Interview: „Der Fachkräftemangel ist Fakt“

Alberdingk Boley feiert in diesem Jahr 190-jähriges Bestehen. Gleich zu Beginn des Jubiläumsjahres übernahm der Bindemittelhersteller einen neuen Produktionsstandort in Leuna. CEO Timm Wiegmann spricht über die Expansion, Wettbewerb und die Herausforderung, Fachkräfte zu gewinnen.

Zu Beginn des Jubiläumsjahres übernahm Alberdingk Boley einen neuen Produktionsstandort in Leuna. Bildquelle: Rido- Fotolia -

Das Jubiläumsjahr haben Sie gleich mit einer Akquisition eröffnet. Aus welchen Gründen haben Sie den Standort in Leuna übernommen?

Timm Wiegmann: Wir wollen wachsende Märkte bedienen und dem Wettbewerb auf Augenhöhe begegnen. Mit der Übernahme eines weiteren Produktionsstandortes sichern wir die Expansions-Strategie für unsere Polyurethan- und Acrylat-Dispersionen nachhaltig ab. Mit diesem Schritt erreichen wir die dringend benötigte signifikante Kapazitätserweiterung. Der neue Produktionsstandort ist im Chemiepark Leunawerke südlich von Halle (Saale) in Sachsen-Anhalt und die Infrastruktur ist hervorragend.

Durch die erweiterten Kapazitäten festigen Sie Ihre Position im Bereich der Polyurethan- und Acrylatdispersionen. Wie entwickeln sich Nachfrage und Bedarf im Markt?

Wiegmann: Stetig nach oben! Im letzten Jahr haben wir erneut Rekord-Absätze erzielt. Wässrige Bindemittel sind stark gefragt, das steigende Umweltbewusstsein ist im Markt deutlich spürbar. Alberdingk Boley ist bekannt für ständig neue, innovative Produkte. Hier werden wir auch in Zukunft nicht nachlassen, eher noch mehr Kraft investieren. Durch die neue Akquisition bestätigen wir jedoch auch, dass wir großvolumige Bedarfe im Markt wettbewerbsfähig bedienen können.

Alberdingk Boley ist nun seit 190 Jahren aktiv im Markt. Wie bewerten Sie die Wettbewerbssituation aus Sicht eines Mittelständlers?

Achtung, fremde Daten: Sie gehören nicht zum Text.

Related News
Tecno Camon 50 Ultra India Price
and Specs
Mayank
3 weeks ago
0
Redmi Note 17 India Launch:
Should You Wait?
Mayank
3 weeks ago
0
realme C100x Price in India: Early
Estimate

BB_Timm Wiegmann_Alberdingk_Boley_05_2018

Timm Wiegmann

CEO Alberdingk Boley

Wiegmann: Unsere Mitbewerber sind vor allem weltweit aktive Konzerne. Wir sind nach wie vor in privater Hand. Genau hierin sehen wir unsere Stärke: Kurze Entscheidungswege, flache Hierarchien, die Flexibilität eines Mittelständlers und die Fähigkeit, auf Veränderungen des Marktes schnell und innovativ zu reagieren. Auch, wenn es uns schon so lange gibt, weht durch unsere Hallen so etwas wie ein Pioniergeist. Nicht selten haben wir eine Vorreiterposition, wenn auch manche Idee dem Markt voraus ist. Wir müssen einfach schneller, flexibler und innovativer als unsere konzerngebundenen Wettbewerber sein und bleiben.

Wo sehen Sie im Markt Potenziale und Herausforderungen für Ihr Geschäft?

Wiegmann: Fast alle Gegenstände und Bauteile müssen über eine Beschichtung geschützt oder verschönert werden. Mit wässrigen Bindemitteln als Basis kann dieses für die Umwelt sehr schonend ermöglicht werden. In noch nicht allen Regionen der Welt sind die Umweltrichtlinien ausreichend verankert. Betrachtet man z.B. China, erkennt man, dass dort seit einiger Zeit große Anstrengungen unternommen werden. Hier entstehen für uns große Wachstumspotentiale. Aber auch in der „alten“ Welt gibt es stets neue Chancen.

Ein Thema, das die Branche bewegt, ist der Fachkräftemangel. Inwiefern sind Sie hier betroffen?

Wiegmann: Der Fachkräftemangel ist Fakt. Neue Mitarbeiter für die Chemieproduktion zu rekrutieren ist nicht leicht. Viele junge Menschen wollen lieber studieren und einen „coolen“ Job mit hoher Work-Life-Balance ausüben. Das wird in Zukunft nicht einfacher. Wir stellen uns dieser Herausforderung und tun viel für unsere Mitarbeiter.

Was kann der Mittelstand, aus Ihrer Sicht, dagegen unternehmen?

Wiegmann: So viel wie möglich ausbilden und allen Mitarbeitern ein höchstes Maß an Wertschätzung entgegenbringen.